TEXTABSCHNITT:
========
Die Warnung vor einer Informationsflut, die den Untertan
verwirren könnte, ist nun schon einige Jahrhunderte alt, sie erscholl mit dem
Buchdruck, mit dem Radio, mit dem Fernseher, mit jeder Erfindung, die es
leichter machte, öffentlich zu kommunizieren. Priester mochten es noch nie,
wenn das Volk sich ohne ihre Hilfe kundig machte und ihr Monopol auf Wahrheit
bestritt. Das sollte eine Kulturministerin wissen. Auch, dass
Gegenöffentlichkeit beim Kampf gegen Diktatur und autoritäre Regime eine
entscheidende Rolle spielt und dass sie in einer Demokratie ebenfalls
unverzichtbar ist, die von allen Regierungsformen die beste sein mag. Aber
gerade dort, wo das Volk nicht gezwungen werden kann, sondern überredet werden
muss, geht es selten ohne Lüge, Manipulation und Propaganda auf der Seite der
legitim Regierenden zu. Dass Freiheit auch viel Unsinn in die Welt entlässt –
geschenkt. Das ist der Preis, den man für Demokratie und Meinungsfreiheit
zahlt.
Es ist mit dem Internet etwas in der Welt, das man nicht
zurückdrehen kann, wenn man sich nicht dem Verdacht aussetzen will, dass man in
Wirklichkeit nur das Meinungsmonopol, die eigene Deutungshoheit erhalten will,
die man lange Jahre in bewährten Kanälen sicher wusste. Das ist vorbei.
Die Lehre aus den zurückliegenden Monaten ist doch im Grunde
nicht schwer zu verstehen: der Demokratie schadet am meisten, wer die Bürger durch
Beschweigen und Beschwichtigen für dumm verkaufen will.
========
ARBEITSAUFTRAG: Kopiere aus dem Text über Informationsflut und Demokratie wortgetreu die Passage, die mit „Die Lehre aus“ beginnt und bis einschließlich „dumm verkaufen will.“ reicht.
========
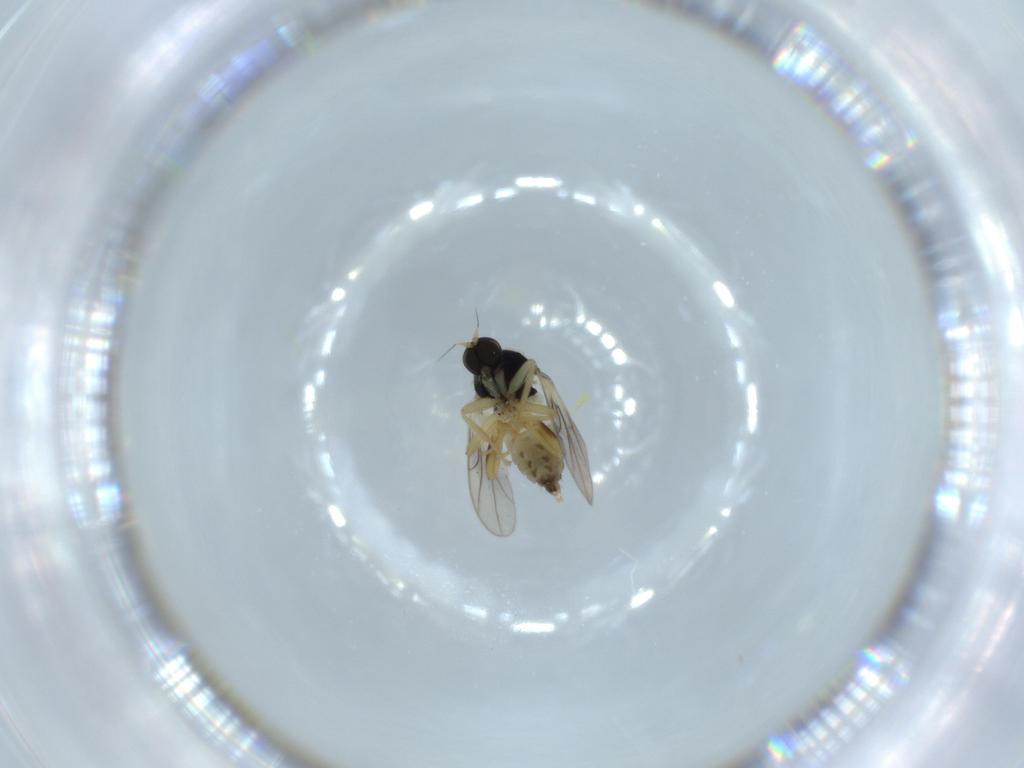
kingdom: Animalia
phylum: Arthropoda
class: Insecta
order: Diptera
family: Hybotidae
========
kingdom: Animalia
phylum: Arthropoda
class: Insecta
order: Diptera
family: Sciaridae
========
ERGEBNIS:
Die Lehre aus den zurückliegenden Monaten ist doch im Grunde
nicht schwer zu verstehen: der Demokratie schadet am meisten, wer die Bürger durch
Beschweigen und Beschwichtigen für dumm verkaufen will.